Zum 200. Geburtstag von César Franck kam in seiner Heimatstadt Lüttich eine seiner Opern auf die Bühne, von denen keine zu Lebzeiten des Komponisten jemals aufgeführt wurde. Und im Falle der "Hulda" dürfte weniger die Musik als das unbefriedigende Textbuch den Ausschlag gegeben haben.

Hulda - Jennifer Holloway
Eiolf - Edgaras Montvidas
Gudrun - Véronique Gens
Swanhilde - Judith van Wanroij
Gudleik - Matthieu Lécroart
Huldas Mutter - Marie Karall
Aslak - Christian Helmer
Halgerde - Marie Gautrot
Thordis - Ludivine Gombert
Eyrick - Artavazd Sargsyan
Gunnard - François Rougier
Eynar - Sébastien Droy
Thrond - Guilhem Worms
Arne - Matthieu Toulouse

Kammerchor Namur
Königliches Philharmonisches Orchester Liège
Leitung: Gergely Madaras

(Aufnahme vom 15. Mai 2022 aus dem Philharmonischen Saal)

Das Libretto zu dieser "skandinavischen Legende" - geschrieben von Charles-Jean Grandmougin nach einem Theaterstück des norwegischen Nobelpreisträgers Bjørnstjerne Bjørnson - hatte schon vor Francks Bearbeitung den strengen Richter der Pariser Oper vorgelegen: "Unsangbare Personennamen, Nichtigkeit der Charaktere, Naivität der Inszenierung - ein absolut unmögliches Stück", lautete das Urteil. Dass sich der vor allem als Organist bekannte Franck in den Jahren 1879-1885 trotzdem an die Vertonung des schließlich 1894 uraufgeführten Werks machte, mag verwundern.
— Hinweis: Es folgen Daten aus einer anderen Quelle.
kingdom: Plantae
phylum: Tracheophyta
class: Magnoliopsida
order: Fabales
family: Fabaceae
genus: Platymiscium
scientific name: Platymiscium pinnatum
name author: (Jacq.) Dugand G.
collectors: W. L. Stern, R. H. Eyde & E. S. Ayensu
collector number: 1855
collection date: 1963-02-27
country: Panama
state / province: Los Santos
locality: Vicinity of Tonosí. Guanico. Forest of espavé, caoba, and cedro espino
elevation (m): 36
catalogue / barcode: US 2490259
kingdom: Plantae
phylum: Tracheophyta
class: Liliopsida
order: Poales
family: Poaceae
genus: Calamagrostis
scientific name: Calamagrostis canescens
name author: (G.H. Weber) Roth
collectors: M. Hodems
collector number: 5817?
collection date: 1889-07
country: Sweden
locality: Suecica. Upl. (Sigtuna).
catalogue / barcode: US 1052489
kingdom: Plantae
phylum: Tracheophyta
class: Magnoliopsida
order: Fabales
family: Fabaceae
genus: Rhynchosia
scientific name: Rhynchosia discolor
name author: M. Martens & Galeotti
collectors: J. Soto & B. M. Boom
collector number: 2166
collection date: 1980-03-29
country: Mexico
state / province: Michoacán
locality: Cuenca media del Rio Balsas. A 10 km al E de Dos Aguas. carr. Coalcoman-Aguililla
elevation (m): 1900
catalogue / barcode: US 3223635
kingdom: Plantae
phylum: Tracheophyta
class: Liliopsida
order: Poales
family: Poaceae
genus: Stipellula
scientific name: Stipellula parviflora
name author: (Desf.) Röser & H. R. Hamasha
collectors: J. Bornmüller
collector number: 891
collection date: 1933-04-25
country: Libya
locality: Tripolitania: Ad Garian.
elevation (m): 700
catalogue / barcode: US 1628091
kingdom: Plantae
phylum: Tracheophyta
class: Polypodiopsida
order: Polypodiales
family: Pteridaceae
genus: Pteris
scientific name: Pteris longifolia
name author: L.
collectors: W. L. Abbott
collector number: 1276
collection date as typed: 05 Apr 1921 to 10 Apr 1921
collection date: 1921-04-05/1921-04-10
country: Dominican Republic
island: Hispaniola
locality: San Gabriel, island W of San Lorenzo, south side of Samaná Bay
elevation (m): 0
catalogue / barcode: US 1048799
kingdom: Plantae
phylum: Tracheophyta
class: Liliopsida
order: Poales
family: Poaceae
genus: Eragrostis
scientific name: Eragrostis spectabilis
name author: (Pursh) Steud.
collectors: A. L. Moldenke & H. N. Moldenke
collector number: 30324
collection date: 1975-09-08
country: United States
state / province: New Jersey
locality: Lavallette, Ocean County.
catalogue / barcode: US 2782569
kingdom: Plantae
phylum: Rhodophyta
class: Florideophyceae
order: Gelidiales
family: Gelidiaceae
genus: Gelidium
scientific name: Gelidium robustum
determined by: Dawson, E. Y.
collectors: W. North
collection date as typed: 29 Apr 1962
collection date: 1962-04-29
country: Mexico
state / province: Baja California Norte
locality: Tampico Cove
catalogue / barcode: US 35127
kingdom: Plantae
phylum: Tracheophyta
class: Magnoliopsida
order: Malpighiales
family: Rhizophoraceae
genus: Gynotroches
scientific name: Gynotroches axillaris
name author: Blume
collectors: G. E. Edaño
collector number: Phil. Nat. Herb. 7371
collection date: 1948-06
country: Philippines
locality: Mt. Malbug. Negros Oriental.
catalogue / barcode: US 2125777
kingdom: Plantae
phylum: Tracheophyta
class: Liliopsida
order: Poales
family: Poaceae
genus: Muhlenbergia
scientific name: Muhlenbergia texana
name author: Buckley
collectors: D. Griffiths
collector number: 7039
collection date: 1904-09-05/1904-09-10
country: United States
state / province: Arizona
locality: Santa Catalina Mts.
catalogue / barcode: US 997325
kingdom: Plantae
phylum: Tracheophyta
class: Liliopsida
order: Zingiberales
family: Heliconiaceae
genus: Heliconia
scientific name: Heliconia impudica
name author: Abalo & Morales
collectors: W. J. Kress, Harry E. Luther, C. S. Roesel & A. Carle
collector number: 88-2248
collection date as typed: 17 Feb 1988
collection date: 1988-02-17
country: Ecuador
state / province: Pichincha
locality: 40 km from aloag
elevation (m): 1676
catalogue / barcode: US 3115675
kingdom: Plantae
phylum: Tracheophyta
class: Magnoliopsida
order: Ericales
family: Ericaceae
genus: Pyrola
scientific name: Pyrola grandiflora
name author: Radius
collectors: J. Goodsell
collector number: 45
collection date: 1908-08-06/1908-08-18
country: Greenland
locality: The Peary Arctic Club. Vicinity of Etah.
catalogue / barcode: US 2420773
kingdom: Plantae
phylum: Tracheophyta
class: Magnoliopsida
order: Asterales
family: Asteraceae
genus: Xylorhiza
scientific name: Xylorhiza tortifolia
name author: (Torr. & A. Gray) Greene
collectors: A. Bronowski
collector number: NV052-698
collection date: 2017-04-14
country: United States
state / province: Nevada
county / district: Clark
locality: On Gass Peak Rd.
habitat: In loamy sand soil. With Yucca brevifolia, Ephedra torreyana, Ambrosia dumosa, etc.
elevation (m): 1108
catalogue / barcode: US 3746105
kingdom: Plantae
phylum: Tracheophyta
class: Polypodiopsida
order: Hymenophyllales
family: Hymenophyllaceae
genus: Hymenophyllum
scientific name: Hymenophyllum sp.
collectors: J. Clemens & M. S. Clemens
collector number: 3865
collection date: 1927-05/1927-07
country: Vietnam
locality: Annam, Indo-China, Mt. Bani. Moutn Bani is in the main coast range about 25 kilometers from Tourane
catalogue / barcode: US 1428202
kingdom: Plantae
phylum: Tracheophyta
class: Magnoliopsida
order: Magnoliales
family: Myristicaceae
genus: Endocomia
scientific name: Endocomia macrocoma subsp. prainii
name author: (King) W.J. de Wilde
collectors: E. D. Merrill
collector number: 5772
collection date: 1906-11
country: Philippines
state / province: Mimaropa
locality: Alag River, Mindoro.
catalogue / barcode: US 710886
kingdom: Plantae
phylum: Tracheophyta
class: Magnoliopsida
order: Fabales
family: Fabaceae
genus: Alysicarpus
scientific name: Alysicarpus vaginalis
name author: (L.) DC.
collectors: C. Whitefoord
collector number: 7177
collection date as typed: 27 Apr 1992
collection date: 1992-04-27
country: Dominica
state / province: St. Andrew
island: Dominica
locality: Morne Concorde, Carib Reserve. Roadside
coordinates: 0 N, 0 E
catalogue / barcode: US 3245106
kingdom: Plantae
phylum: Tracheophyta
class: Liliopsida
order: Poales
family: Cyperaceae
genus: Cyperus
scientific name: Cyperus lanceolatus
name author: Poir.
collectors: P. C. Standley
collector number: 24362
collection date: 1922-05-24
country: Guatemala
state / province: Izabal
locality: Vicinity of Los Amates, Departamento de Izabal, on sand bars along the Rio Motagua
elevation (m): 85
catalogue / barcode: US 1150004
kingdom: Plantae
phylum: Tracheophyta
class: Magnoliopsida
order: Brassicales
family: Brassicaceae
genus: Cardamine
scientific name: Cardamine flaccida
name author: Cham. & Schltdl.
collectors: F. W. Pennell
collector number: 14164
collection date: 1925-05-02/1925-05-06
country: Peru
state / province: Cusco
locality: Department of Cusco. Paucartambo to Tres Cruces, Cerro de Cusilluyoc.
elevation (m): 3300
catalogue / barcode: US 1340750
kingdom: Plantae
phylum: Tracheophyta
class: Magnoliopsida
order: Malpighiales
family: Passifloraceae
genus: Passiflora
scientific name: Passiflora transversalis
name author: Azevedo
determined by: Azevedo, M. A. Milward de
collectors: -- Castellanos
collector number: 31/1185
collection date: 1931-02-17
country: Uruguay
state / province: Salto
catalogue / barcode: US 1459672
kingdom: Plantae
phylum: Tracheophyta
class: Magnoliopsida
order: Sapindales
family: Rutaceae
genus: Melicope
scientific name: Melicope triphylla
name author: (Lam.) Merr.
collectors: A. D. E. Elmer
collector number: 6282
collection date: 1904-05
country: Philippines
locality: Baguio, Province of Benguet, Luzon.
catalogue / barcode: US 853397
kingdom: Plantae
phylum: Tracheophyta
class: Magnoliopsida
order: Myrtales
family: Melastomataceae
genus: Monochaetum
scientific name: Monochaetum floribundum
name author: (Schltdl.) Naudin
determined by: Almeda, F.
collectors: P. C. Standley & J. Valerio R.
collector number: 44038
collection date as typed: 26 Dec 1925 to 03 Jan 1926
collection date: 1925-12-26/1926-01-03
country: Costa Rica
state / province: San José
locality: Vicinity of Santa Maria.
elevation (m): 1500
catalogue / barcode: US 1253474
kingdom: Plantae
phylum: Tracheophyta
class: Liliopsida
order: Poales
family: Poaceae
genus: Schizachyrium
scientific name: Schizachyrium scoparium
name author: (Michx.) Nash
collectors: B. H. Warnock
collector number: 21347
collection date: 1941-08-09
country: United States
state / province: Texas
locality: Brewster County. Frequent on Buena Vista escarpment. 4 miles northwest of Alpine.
Die im norwegischen Mittelalter zwischen zwei verfeindeten Familienclans sich abspielende Rachegeschichte hat wenig dramaturgische Spannung, es wird schnell und umstandslos gestorben, die Motivation der handelnden Personen ist fragwürdig. Und so ist das Interessante an dieser Oper, wie es der Komponist dennoch schafft, den Szenen Leben einzuhauchen. Wie etwa dem großen, an "Tristan" erinnernden Liebesduett im dritten Akt ein fast noch schöneres Liebesduett im vierten Akt folgt - mit dem gleichen Liebhaber, der verwunderlicherweise innerhalb kürzester Zeit zu seiner Verflossenen zurückfindet. Zwischengeschaltet ist dabei ein inhaltlich gänzlich verzichtbares, fast halbstündiges "Allegorisches Ballett", das aber musikalisch mit zum Feinsten gehört, was Franck überhaupt komponiert hat - er habe dabei "im Schlafanzug vor dem Spiegel getanzt", meinte der immerhin schon 63-jährige, hochvergnügte Komponist.

Will sagen: die Regie hat es nicht leicht bei dieser Oper. In der konzertanten Aufführung in Lüttich musste man sich darüber keine Gedanken machen, konnte aber mit einer bis in die kleinste Rolle großartigen Besetzung auftrumpfen. Mit dabei als Titelheldin die auch in Hessen vermutlich nicht unbekannte amerikanische Sopranistin Jennifer Holloway. In Frankfurt sang sie 2019 in "Der ferne Klang" von Franz Schreker die Protagonistin - inzwischen übrigens auch auf CD erschienen - und ist in dieser Saison nicht nur in der Wiederaufnahme dieses Werkes zu hören, sondern auch als Chrysosthemis in der "Elektra" von Richard Strauss.

Sendung: hr2-kultur, "Opernbühne", 04.03.2023, 20:04 Uhr.